**Extrait du document:**
########################################

En revanche, de même que Christophe Colomb, en cherchant les Indes, a découvert l’Amérique, le fait de chercher à vendre des voitures sur Internet nous a conduits à inventer de nouvelles approches qui répondent mieux aux attentes des clients dans le monde digital actuel. Nous avons ainsi proposé la livraison du véhicule à domicile sous 24 heures et lancé le principe d’une garantie “100 % satisfait ou remboursé au bout de 30 jours ou 1 000 kilomètres (km), au premier des deux termes échus”.

Si certaines de nos approches sont en train de devenir des standards dans notre métier (par exemple, nous avons supprimé toute négociation sur le prix, une pratique qui était systématique il y a vingt ans, et tous nos concurrents se sont alignés sur nous), d’autres sont beaucoup plus difficiles à imiter. En particulier, nous disposons en permanence d’un stock centralisé de 2 500 voitures, visibles sur notre site Internet et pouvant être livrées n’importe où en France. En contrepartie, nous ne présentons que cinq ou six véhicules dans chacune de nos agences. Nos concurrents traditionnels continuent à mettre à disposition davantage de véhicules dans leurs concessions, mais ils ne peuvent pas offrir un choix aussi large que le nôtre ni livrer les véhicules aussi rapidement. Or, le processus que nous avons mis au point nous permet non seulement d’offrir à nos clients un très large choix, mais d’ également optimiser la gestion de nos immobilisations, car nos véhicules sont vendus beaucoup plus rapidement que chez nos concurrents.

########################################

**Jeu de lignes:**
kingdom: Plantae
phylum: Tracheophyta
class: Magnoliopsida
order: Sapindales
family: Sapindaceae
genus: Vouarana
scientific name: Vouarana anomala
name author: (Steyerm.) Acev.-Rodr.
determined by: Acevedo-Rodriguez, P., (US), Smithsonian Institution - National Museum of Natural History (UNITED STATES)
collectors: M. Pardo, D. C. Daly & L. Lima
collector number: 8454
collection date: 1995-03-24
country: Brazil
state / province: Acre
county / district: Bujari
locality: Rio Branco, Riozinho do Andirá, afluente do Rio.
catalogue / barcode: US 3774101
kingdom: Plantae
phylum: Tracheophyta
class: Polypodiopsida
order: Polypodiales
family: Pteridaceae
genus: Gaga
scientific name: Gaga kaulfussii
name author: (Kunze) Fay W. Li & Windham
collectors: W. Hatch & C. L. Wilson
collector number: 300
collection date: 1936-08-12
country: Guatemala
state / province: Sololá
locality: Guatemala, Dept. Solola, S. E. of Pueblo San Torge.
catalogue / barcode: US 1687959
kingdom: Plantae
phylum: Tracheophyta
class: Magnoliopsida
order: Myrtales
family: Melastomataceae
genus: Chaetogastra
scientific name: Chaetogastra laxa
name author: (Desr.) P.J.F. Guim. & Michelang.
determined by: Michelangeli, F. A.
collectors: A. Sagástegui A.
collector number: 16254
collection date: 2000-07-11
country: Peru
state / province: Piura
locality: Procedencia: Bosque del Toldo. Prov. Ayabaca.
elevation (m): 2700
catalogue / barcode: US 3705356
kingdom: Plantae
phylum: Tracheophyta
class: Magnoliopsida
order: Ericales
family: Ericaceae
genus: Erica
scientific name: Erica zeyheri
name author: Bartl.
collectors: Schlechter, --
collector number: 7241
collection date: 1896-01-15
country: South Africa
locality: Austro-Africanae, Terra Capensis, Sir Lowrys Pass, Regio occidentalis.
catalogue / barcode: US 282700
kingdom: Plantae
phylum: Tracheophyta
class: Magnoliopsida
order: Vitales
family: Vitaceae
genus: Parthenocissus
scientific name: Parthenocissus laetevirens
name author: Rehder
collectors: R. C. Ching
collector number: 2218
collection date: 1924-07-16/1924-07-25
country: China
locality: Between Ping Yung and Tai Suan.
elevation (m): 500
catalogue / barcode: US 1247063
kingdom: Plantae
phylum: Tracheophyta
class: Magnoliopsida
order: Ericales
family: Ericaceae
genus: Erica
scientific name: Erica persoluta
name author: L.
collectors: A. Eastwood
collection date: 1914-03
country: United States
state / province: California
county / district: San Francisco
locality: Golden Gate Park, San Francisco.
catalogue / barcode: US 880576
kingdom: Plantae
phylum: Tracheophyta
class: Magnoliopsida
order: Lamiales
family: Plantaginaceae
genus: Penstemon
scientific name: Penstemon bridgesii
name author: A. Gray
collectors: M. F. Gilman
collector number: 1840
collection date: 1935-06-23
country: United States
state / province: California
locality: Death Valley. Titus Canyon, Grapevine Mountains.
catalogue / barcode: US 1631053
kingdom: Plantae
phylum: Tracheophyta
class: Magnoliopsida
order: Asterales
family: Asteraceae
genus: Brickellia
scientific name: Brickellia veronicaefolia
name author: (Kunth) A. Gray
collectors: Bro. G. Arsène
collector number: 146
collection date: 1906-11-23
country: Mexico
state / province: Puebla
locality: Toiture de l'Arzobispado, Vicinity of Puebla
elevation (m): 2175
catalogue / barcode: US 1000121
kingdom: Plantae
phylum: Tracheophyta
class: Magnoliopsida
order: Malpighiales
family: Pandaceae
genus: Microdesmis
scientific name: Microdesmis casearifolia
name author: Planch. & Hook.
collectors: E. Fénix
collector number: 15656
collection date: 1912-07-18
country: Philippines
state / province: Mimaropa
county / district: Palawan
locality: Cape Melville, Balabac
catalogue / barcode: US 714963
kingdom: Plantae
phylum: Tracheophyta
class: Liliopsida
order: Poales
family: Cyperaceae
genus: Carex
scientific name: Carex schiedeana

########################################

**Travail à faire:**
**A.** Résumez en deux phrases l'extrait sur la vente de voitures en ligne.
**B.** D'après l'extrait sur la vente de voitures en ligne, pourquoi le processus mis au point par l'entreprise lui permet-il d'optimiser la gestion de ses immobilisations ? Répondez en une phrase.
**C.** Traduisez en anglais cette phrase de l'extrait sur la vente de voitures en ligne : « En contrepartie, nous ne présentons que cinq ou six véhicules dans chacune de nos agences. »

**Réponses rédigées:**
**A.** En cherchant à vendre des voitures sur Internet, l'entreprise a inventé de nouvelles approches, comme la livraison du véhicule à domicile sous 24 heures et une garantie « satisfait ou remboursé » valable 30 jours ou 1 000 km. Certaines de ces approches, comme la suppression de toute négociation sur le prix, ont été reprises par les concurrents, mais son stock centralisé de 2 500 voitures livrables n'importe où en France est beaucoup plus difficile à imiter.

**B.** Le processus lui permet d'optimiser la gestion de ses immobilisations parce que ses véhicules sont vendus beaucoup plus rapidement que chez ses concurrents.

**C.** In exchange, we display only five or six vehicles in each of our branches.